EXTRACT TO READ –
□ □ □ □ □ □ □

At the beginning of the 20th century, over 40% by weight of all the materials consumed through the production of goods within the United States were comprised of renewable resources (Matos and Wagner 1998). In contrast, by the end of the 20th century renewable material usage had dropped to less than 8% by weight (Matos and Wagner 1998). Combined with both an increase in the overall rate at which we consume resources as well as growing awareness of the inherently finite availability of nonrenewable resources, the early decades of the 21st century may mark the beginning of a shift back to an increased use of biobased materials. While the relative proportion of the demand for biobased materials has changed over the past century, one factor that has remained constant is that a majority of renewable and nonrenewable resources consumed in the U.S. is used in the construction industry (Matos and Wagner 1998).

□ □ □ □ □ □ □

Source records:

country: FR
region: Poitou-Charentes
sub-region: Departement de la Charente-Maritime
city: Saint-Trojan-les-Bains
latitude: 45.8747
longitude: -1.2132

□ □ □ □ □ □ □

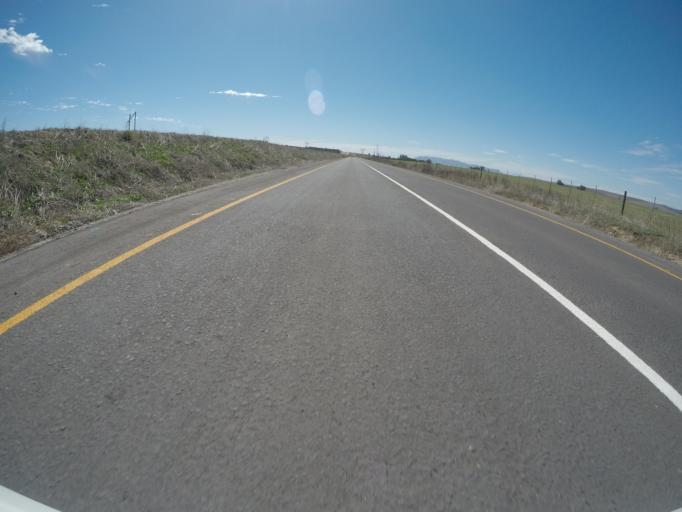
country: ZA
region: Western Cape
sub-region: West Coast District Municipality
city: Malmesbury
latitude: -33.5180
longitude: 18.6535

□ □ □ □ □ □ □

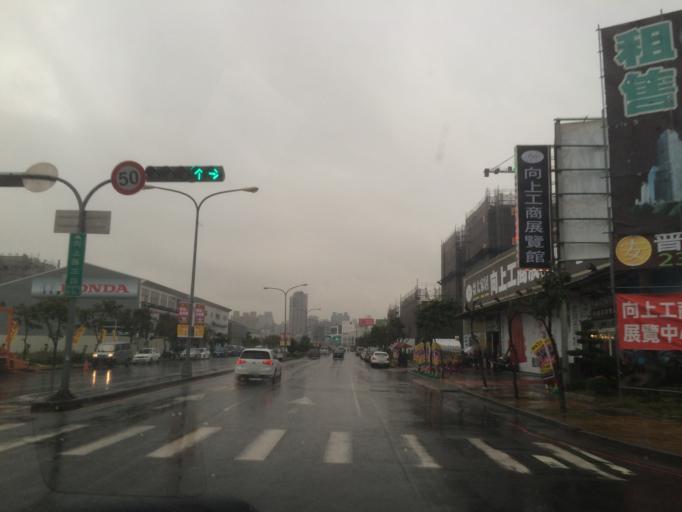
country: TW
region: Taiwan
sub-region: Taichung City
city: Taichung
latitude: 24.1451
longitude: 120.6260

□ □ □ □ □ □ □

PROBLEM 1 – In the passage on renewable material use, what share by weight of the materials consumed in U.S. goods production came from renewable resources by the end of the 20th century?
PROBLEM 2 – Pull out every line of the records that contains the string "region". Case counts.

RIGHT ANSWER 1 – Less than 8% by weight.

RIGHT ANSWER 2 –
region: Poitou-Charentes
sub-region: Departement de la Charente-Maritime
region: Western Cape
sub-region: West Coast District Municipality
region: Taiwan
sub-region: Taichung City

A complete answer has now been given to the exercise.